Sotto il letto

Racconto per il concorso "300 Parole Per Un Incubo", 2012 - edizione 11

Giulia si trovò con la faccia a terra. La testa le doleva moltissimo, la lingua andò a frugare laddove fino a poco prima c’era un dente, il sapore del sangue le dava la nausea.
Tentò di alzarsi, si rese conto di essere legata mani e piedi, ma cosa era successo? Dove si trovava? Tutt’intorno il buio inghiottiva ogni cosa, l’odore di muffa impregnava quel posto, forse un garage. Si sforzò di pensare, analizzando gli ultimi istanti vissuti, prima di quel momento. Era uscita dall’ufficio come di consueto alle diciotto, pioveva, aveva corso per raggiungere l’auto dall’altra parte della strada, le chiavi le erano cadute in terra, si era chinata per raccoglierle.
Già, adesso ricordava! Quando si era rialzata, un’ombra scura dietro di sé l’aveva colpita violentemente al capo, poi più nulla.
– Urla Giulia! Urla! – si disse. Urlò fino a restare senza voce, ma nessuno venne in suo aiuto. Fortunatamente la borsa era sul pavimento vicino a lei, vi frugò dentro come poteva, e l’unica cosa che le tornò utile fu l’accendino.

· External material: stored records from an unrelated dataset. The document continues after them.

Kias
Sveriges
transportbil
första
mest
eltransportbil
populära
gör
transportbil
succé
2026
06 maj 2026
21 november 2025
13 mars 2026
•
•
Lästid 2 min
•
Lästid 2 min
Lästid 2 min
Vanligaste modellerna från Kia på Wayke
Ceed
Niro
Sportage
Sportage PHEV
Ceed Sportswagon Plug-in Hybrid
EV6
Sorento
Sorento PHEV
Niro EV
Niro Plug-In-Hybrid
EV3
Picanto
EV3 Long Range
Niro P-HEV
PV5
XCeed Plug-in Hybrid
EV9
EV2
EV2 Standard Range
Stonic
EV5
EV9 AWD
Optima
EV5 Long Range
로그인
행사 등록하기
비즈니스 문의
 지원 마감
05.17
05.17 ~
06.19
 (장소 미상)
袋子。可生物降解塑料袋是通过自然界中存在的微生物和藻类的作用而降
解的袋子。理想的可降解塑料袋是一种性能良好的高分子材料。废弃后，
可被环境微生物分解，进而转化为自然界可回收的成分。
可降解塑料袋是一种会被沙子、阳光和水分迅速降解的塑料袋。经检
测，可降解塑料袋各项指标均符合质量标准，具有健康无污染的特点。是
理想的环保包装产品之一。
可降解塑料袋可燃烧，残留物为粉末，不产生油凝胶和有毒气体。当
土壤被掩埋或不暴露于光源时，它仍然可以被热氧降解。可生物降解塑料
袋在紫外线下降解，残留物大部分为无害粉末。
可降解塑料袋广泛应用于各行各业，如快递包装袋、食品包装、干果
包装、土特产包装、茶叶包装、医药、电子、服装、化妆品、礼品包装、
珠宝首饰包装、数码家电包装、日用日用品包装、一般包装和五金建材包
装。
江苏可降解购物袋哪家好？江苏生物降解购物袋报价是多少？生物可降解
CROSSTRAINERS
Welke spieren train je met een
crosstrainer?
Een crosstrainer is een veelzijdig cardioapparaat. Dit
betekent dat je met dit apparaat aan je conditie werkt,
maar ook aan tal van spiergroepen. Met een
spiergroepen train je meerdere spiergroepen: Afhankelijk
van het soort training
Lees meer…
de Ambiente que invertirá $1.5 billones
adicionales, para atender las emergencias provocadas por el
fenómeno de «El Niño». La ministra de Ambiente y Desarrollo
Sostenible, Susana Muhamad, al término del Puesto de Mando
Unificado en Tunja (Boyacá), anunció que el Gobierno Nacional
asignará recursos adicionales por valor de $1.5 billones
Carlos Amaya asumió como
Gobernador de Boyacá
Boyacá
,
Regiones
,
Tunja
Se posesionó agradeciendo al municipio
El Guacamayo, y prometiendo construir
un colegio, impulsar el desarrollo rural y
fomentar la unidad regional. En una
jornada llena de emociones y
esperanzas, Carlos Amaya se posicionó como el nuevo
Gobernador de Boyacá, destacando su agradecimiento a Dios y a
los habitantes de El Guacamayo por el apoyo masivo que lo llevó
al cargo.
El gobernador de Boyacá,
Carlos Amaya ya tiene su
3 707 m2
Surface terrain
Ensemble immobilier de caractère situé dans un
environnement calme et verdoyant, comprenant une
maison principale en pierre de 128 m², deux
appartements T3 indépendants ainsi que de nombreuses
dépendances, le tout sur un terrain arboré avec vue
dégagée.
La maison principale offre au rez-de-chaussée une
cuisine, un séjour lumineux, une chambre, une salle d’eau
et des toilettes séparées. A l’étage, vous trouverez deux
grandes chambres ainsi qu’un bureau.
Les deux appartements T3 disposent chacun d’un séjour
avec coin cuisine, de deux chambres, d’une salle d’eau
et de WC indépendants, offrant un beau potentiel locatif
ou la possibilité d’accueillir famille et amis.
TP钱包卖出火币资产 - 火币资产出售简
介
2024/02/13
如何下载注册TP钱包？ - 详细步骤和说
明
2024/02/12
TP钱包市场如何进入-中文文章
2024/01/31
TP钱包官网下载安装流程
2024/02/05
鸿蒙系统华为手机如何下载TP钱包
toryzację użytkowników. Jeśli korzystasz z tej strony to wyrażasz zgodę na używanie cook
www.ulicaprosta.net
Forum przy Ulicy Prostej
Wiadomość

L’impresa fu quasi impossibile e inevitabilmente si ustionò entrambi i polsi, il dolore lancinante le colmò gli occhi di lacrime. Riuscì a spezzare la corda, estrasse il telefono per chiamare la polizia ma ovviamente non c’era segnale. Un ghigno inquietante tuonò nell’oscurità, qualcuno si era divertito nutrendosi del suo terrore, nascosto chissà dove, l’aveva osservata in silenzio. Quell’essere avanzava verso di lei strisciando gli artigli affilati creava scintille contro le pareti. Lei, era ormai, consapevole che la fine sarebbe arrivata presto. Squillò ripetutamente il cellulare, Giulia aprì gli occhi di scatto, e si mise a sedere sul letto, con infinito sollievo spense la sveglia. L’incubo era finito. Al buio allungò la mano per accendere l’abat-jour, ma incontrò quella dell’essere che la afferrò trascinandola sotto il letto per sempre.